DevX.com have a couple of long but insightful interviews with the creator of a major programming language. I'm not saying who yet:

It is extremely difficult to make major changes to a language in world-wide use. That's probably good: one of ███'s greatest advantages ... is stability.
Compiler/language-design skills are far rarer than library design and implementation skills and the required infrastructure for compiler experimentation is far larger and more expensive.

(from page 2 of the second interview)

The average "voice" in a debate about language evolution seems short sighted, unduly influenced by fashion, and focused on a single feature at a time. Many believe in "simple perfect solutions" for complex issues and few appear to have much respect for existing code (billions of lines of code) and practices (millions of programmers). Few are willing to stay with the design/standardization project for years or to do the massive tedious work involved in getting the details right.
One problem is that there is no agreement as to what constitutes a "badly-needed feature" and some of the loudest voices are in no mood to discuss: They think they know.
Remember Visual Basic? ███ was often criticized for not evolving as fast as VB, but ███ has chosen a model of evolution that precludes massive breaking of existing code.
Secondly, ███ simply cannot follow every fad. To be useful, it must evolve slowly and compatibly. If you want a fashionable language, a language with all the latest bells and whistles ... you know where to find such things. However, if you want a language that's useful for programs with a lifespan of decades ...

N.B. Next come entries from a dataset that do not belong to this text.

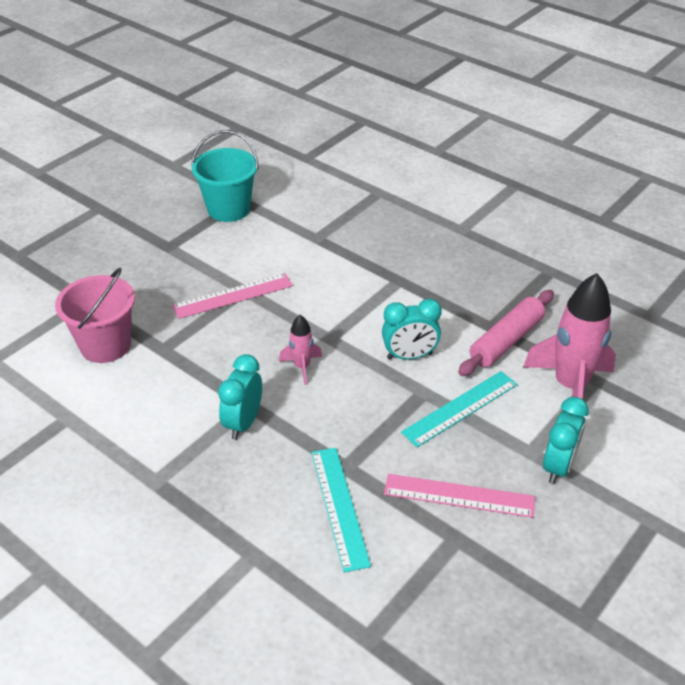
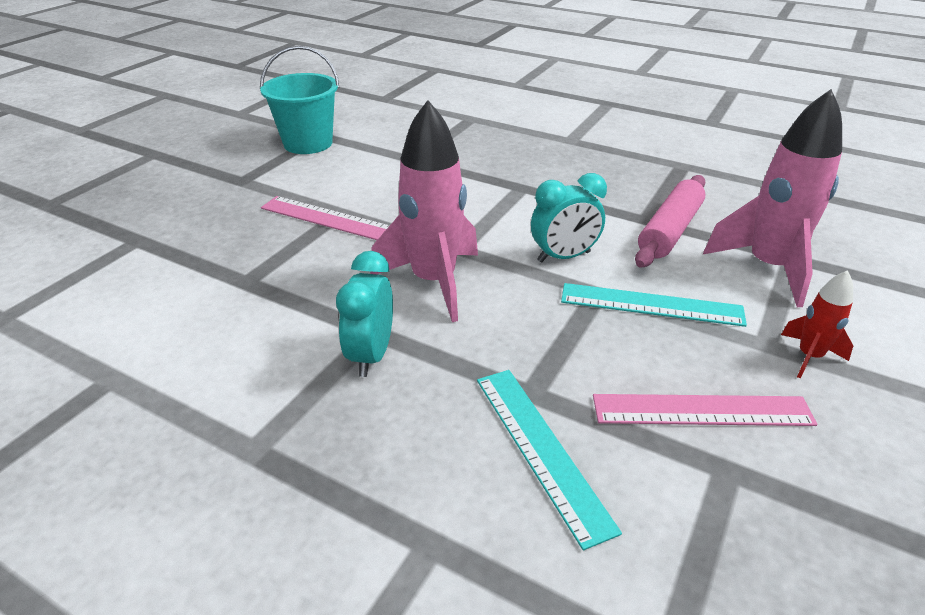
camera: 10 degrees left, 5 degrees down
pink bucket [55,268,135,363] -> none
pink ruler [172,273,293,319] -> pink ruler turned 60 degrees clockwise [261,196,390,240]
pink rocket [279,315,322,385] -> pink rocket [370,100,478,322], size x2.03
turquoise ruler [401,371,518,447] -> turquoise ruler turned 60 degrees clockwise [561,283,747,327]
turquoise clock [543,397,589,484] -> red rocket [781,270,853,378]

(from page 4 of the second interview)

There is always pressure to add features. Many people think that I and the committee are just bloody-minded and/or stupid not to immediately add their favorite feature—typically a feature they have tried or just heard of in some other language. Often, those same people complain that the committee is adding too many features and that we should remove some of those old and ugly "legacy features." Making changes to a widely used language is not easy. There are distinct limits to how many changes we can add with a reasonable hope that they will be widely useful, rarely harmful, or confusing, and not breaking existing code. People really don't like their existing code to be broken and making significant extensions 100 percent compatible and properly integrated with all existing and new features can be quite difficult.
I don't know how to draw a sharp line between worthwhile and frivolous extensions, but I do know that no new feature is really "indispensible."

It happens that it's C++, hence the interviews are with Bjarne Stroustrup, but it resonates with both Perl 5 and Perl 6.

As well as language design, he has also has comments on popularity, perceived or real:

C++ use appears to be declining in some areas and appears to be on an upswing in other areas. If I had to guess, I'd suspect a net decrease sometime during 2002-2004 and a net increase in 2005-2007, but I doubt anyone really knows. Most of the popular measures basically measures noise and ought to report their findings in decibel rather than "popularity." Many of the major uses are in infrastructure ... where programmers don't go to conferences or describe their code in public. Many of the most interesting and important C++ applications are not noticed, they are not for sale to the public as programming products, and their implementation language is never mentioned. Examples are Google and "800" phone numbers. Had I thought of a "C++ inside" logo in 1985, the programming world might have been different today.
I say that C++ use is growing when I see user population grow by 200,000 programmers from 3.1M to 3.3M. However, somebody else may claim that "C++ is dying" because it's "popularity" has dropped from 16 percent to 10 percent of the total number of users. Both claims could be simultaneously true
Most of the popularity measures seem to measure buzz/noise, which is basically counting mentions on the web. That's potentially very misleading.

The State of the Language: An Interview with Bjarne Stroustrup (page 6). The other interview being Bjarne Stroustrup Expounds on Concepts and the Future of C++. Both worth reading in full, if you're interested in C++.

I wonder what his opinions about SuperCollider programming are.